Monday, November 9, 2009

Pass National Health Care Now

Movie Monday

I was pretty depressed about writing any movie review since this weekend I got to see that waste-of-space movie,
Harold & Kumar Escape from Guantanamo Bay. What a disappointment! You know how with teens sometimes they seem to replace "and" with "fuck" in their speech and you get to hear that explicative (Edit: Sorry about that. The word is expletive. I don't even know what explicative means but for some reason the spell checker here gives you wild suggestions and obviously I clicked the change without looking.) so often that it loses all impact? Well, this movie was so horrible, so devoid of the raunchy charm of the 2004 Harold & Kumar Go to White Castle , that you need to use the word "gross" so often, that it, like "fuck", loses its moral authority.

So I approached Movie Monday with a
What the hell attitude. We're all doomed. Screw the arts.

Then I stopped to see
Frost/Nixon during lunch today. I didn't have much hope for this movie either since I consider Ron Howard the Opie of directors: competent but always playing on the safe side.

Full disclosure, I still have 45 minutes to go with this movie and perhaps it's going to bomb. But even if it does bomb in the last 45 minutes, till than you will be treated to a fast-paced, thorough look at a very problematic president. Forget that he was a crook and a war criminal; this is a fascinating look at a very bright man pitted against a very superficial performer, David Frost.
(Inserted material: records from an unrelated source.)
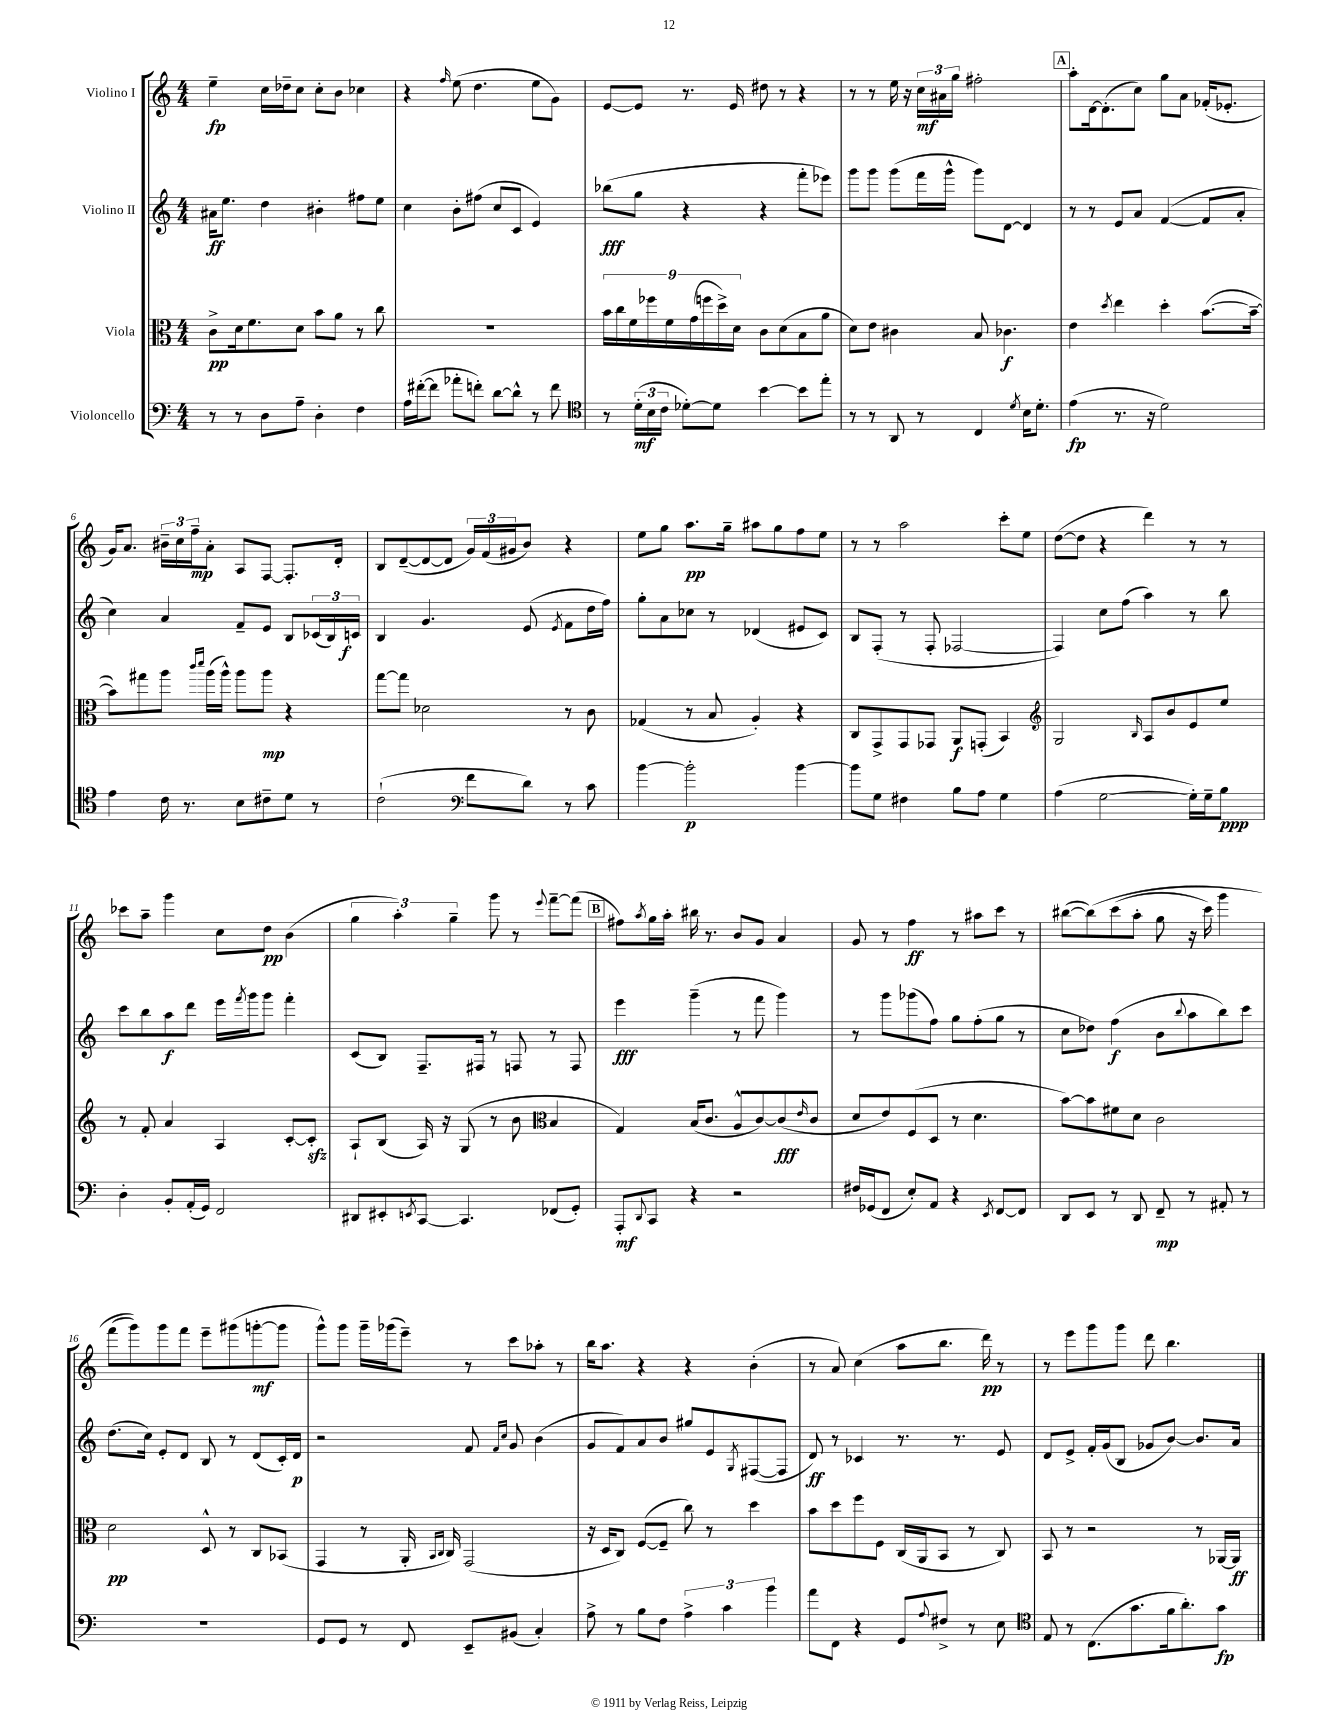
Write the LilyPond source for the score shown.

<<
\new StaffGroup <<
\new Staff = "s0" \with { instrumentName = "Violino I" } {
    \clef treble \key c \major \numericTimeSignature \time 4/4
    e''4--\fp c''16 des''16-- c''8 c''8-. b'8 ces''4 |
    r4 \grace { f''16 } e''8( d''4. e''8 g'8) |
    e'8~ e'8 r8. e'16 dis''8 r8 r4 |
    r8 r8 e''16 r16 \tuplet 3/2 { c''16\mf ais'16 g''16 } fis''2-. |
    \mark \markup { \box "A" } a''8-. d'16~ d'8.-.( c''8) g''8 a'8 fes'16-.( ees'8.-. |
    g'16) a'8. \tuplet 3/2 { bis'16-- c''16 f''16--\mp } a'8-. a8 f8~ f8.-. d'16-. |
    b8 d'8~--( d'8~ d'8 \tuplet 3/2 { g'16) f'16( gis'16 } b'8) r4 |
    e''8 g''8 a''8.\pp g''16-- ais''8 g''8 f''8 e''8 |
    r8 r8 a''2 c'''8-. e''8 |
    d''8~( d''8 r4 d'''4) r8 r8 |
    ces'''8 a''8-- g'''4 c''8 d''8\pp b'4( |
    \tuplet 3/2 { g''4 a''4-.) g''4-- } g'''8 r8 \appoggiatura { e'''8 } f'''8~-- f'''8( |
    \mark \markup { \box "B" } fis''8) \acciaccatura { a''8 } g''16 a''16-. bis''16 r8. b'8 g'8 a'4 |
    g'8 r8 f''4\ff r8 ais''8 c'''8 r8 |
    bis''8~( bis''8)\( c'''8( a''8-. g''8 r16 c'''16) g'''4 |
    f'''8( g'''8)\) g'''8 f'''8 e'''8-- gis'''8( g'''8~-.\mf g'''8 |
    g'''8-^) g'''8 g'''16-- ges'''16( e'''8--) r8 c'''8 aes''8-. r8 |
    b''16 a''8. r4 r4 b'4-.( |
    r8 a'8) c''4( a''8 b''8. d'''16\pp) r8 |
    r8 e'''8 g'''8 g'''8 d'''8 b''4. \bar "|." |
}
\new Staff = "s1" \with { instrumentName = "Violino II" } {
    \clef treble \key c \major \numericTimeSignature \time 4/4
    ais'16\ff e''8. d''4 bis'4-. fis''8 e''8 |
    c''4 b'8-. fis''8( c''8 c'8 e'4) |
    bes''8\fff( g''8 r4 r4 f'''8-. ees'''8) |
    g'''8 g'''8 g'''8( f'''16 g'''16-^ g'''8) d'8~ d'4 |
    \mark \markup { \box "A" } r8 r8 e'8 a'8 f'4~( f'8 a'8-. |
    c''4) a'4 f'8-- e'8 b8 \tuplet 3/2 { ces'16( b16) c'16\f } |
    b4 g'4. e'8( \acciaccatura { e'8 } f'8 d''16 f''16) |
    g''8-. a'8 ces''8 r8 des'4( eis'8 c'8) |
    b8 f8-.( r8 f8-. fes2~ |
    fes4) c''8 f''8( a''4) r8 b''8 |
    c'''8 b''8 a''8\f d'''8 e'''16 \acciaccatura { f'''8 } g'''16 g'''8 f'''4-. |
    c'8( b8) f8.-- fis16 r8 f8 r8 f8 |
    \mark \markup { \box "B" } e'''4\fff g'''4--( r8 f'''8 g'''4) |
    r8 g'''8 ges'''8( f''8) g''8 f''8-.( g''8 r8 |
    c''8 des''8) f''4\f( b'8 \appoggiatura { b''8 } a''8 b''8) c'''8 |
    d''8.( c''16) e'8-. d'8 b8 r8 d'8( c'16-.) d'16\p |
    r2 f'8 \grace { f'16 c''16 } g'8 b'4( |
    g'8 f'8) a'8 b'8 gis''8 e'8 \acciaccatura { g8 } fis8~( fis8 |
    d'8\ff) r8 ces'4 r8. r8. e'8 |
    d'8 e'8-> f'16-. g'16( b8 ges'8 b'8~) b'8. a'16 \bar "|." |
}
\new Staff = "s2" \with { instrumentName = "Viola" } {
    \clef alto \key c \major \numericTimeSignature \time 4/4
    c'8->\pp d'16 f'8. d'8 b'8 a'8 r8 c''8 |
    R1 |
    \tuplet 9/8 { b'16 c''16 f'16 fes''16 f'16 g'16( f''16 d''16->) d'16 } c'8 d'8( b8 a'8 |
    d'8) e'8 cis'4 b8 ces'4.\f |
    \mark \markup { \box "A" } e'4 \acciaccatura { d''8 } e''4 d''4-. b'8.~( b'16~-- |
    b'8) gis''8 a''8 \grace { c'''16 d'''16 } a''16( a''16-^) a''8 a''8\mp r4 |
    g''8~ g''8 des'2 r8 c'8 |
    ges4( r8 b8 a4-.) r4 |
    c8 g,8-> g,8 ges,8 a,8\f g,8-.( b,4) |
    \clef treble g2 \grace { b16 } a8 b'8 e'8 e''8 |
    r8 f'8-. a'4 a4 c'8~-. c'8-.\sfz |
    a8-! b8( a16) r16 g8( r8 b'8 \clef alto b4 |
    \mark \markup { \box "B" } g4) b16( c'8. a8-^ c'8~) c'8\fff( \grace { e'16 } c'8 |
    d'8 e'8) f8( d8 r8 d'4. |
    b'8~) b'8 fis'8 d'8 c'2 |
    d'2\pp d8-^ r8 c8 bes,8( |
    g,4 r8 a,16-. \grace { b,16 c16 } c16) g,2( |
    r16 d16 c8) f8~( f8-- c''8) r8 d''4 |
    b'8 d''8 f''8 f8 c16( a,16 b,8 r8 c8) |
    b,8 r8 r2 r8 aes,16~ aes,16\ff \bar "|." |
}
\new Staff = "s3" \with { instrumentName = "Violoncello" } {
    \clef bass \key c \major \numericTimeSignature \time 4/4
    r8 r8 d8 a8-- d4-. f4 |
    a16 fis'16~-.( fis'8 aes'8-. f'8-.) d'8~ d'8-^ r8 f'8 |
    \clef tenor r8 \tuplet 3/2 { d'16-.\mf( b16 c'16 } des'8~-.) des'8 b'4~ b'8 e''8-. |
    r8 r8 a,8 r8 c4 \acciaccatura { d'8 } b16 d'8.-. |
    \mark \markup { \box "A" } e'4\fp( r8. r16 d'2) |
    e'4 c'16 r8. b8 cis'8-- d'8 r8 |
    c'2-!( \clef bass f'8 d'8) r8 c'8 |
    b'4~ b'2-.\p b'4~ |
    b'8 g8 fis4 b8 a8 g4 |
    a4( g2~ g16-.) g16-- b8\ppp |
    d4-. b,8-. a,16-.( g,16) f,2 |
    dis,8 eis,8-. \acciaccatura { e,8 } c,8~ c,4. fes,8( g,8-.) |
    \mark \markup { \box "B" } a,,8-.\mf \appoggiatura { d,8 } c,8 r4 r2 |
    fis16 ges,16( f,8 e8-.) a,8 r4 \acciaccatura { e,8 } f,8~ f,8 |
    d,8 e,8 r8 d,8 f,8--\mp r8 ais,8-. r8 |
    R1 |
    g,8 g,8 r8 f,8 e,8-- bis,8( c4-.) |
    a8-> r8 b8 f8 \tuplet 3/2 { a4-> c'4 b'4 } |
    a'8 f,8 r4 g,8 \appoggiatura { a8 } fis8-> r8 e8 |
    \clef tenor e8 r8 c8.( g'8. f'16 a'8.-.) g'8\fp \bar "|." |
}
>>
>>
Watch how these famous post-presidency interviews were negotiated between a failed president and an Australian entertainer. Then watch how Nixon, as played so well and so astutely by Frank Langella works verbal jujitsu on a researched-prepared but not mentally-prepared Frost. Nixon washes the deck with him in the first interview. It looks like things are changing at the second interview but that's where I'm going to have to pick this movie up at another time.

It's masterfully written, directed and acted. Watch it for a lesson in the craft of movie making. Watch it for a slice of history this country should never forget.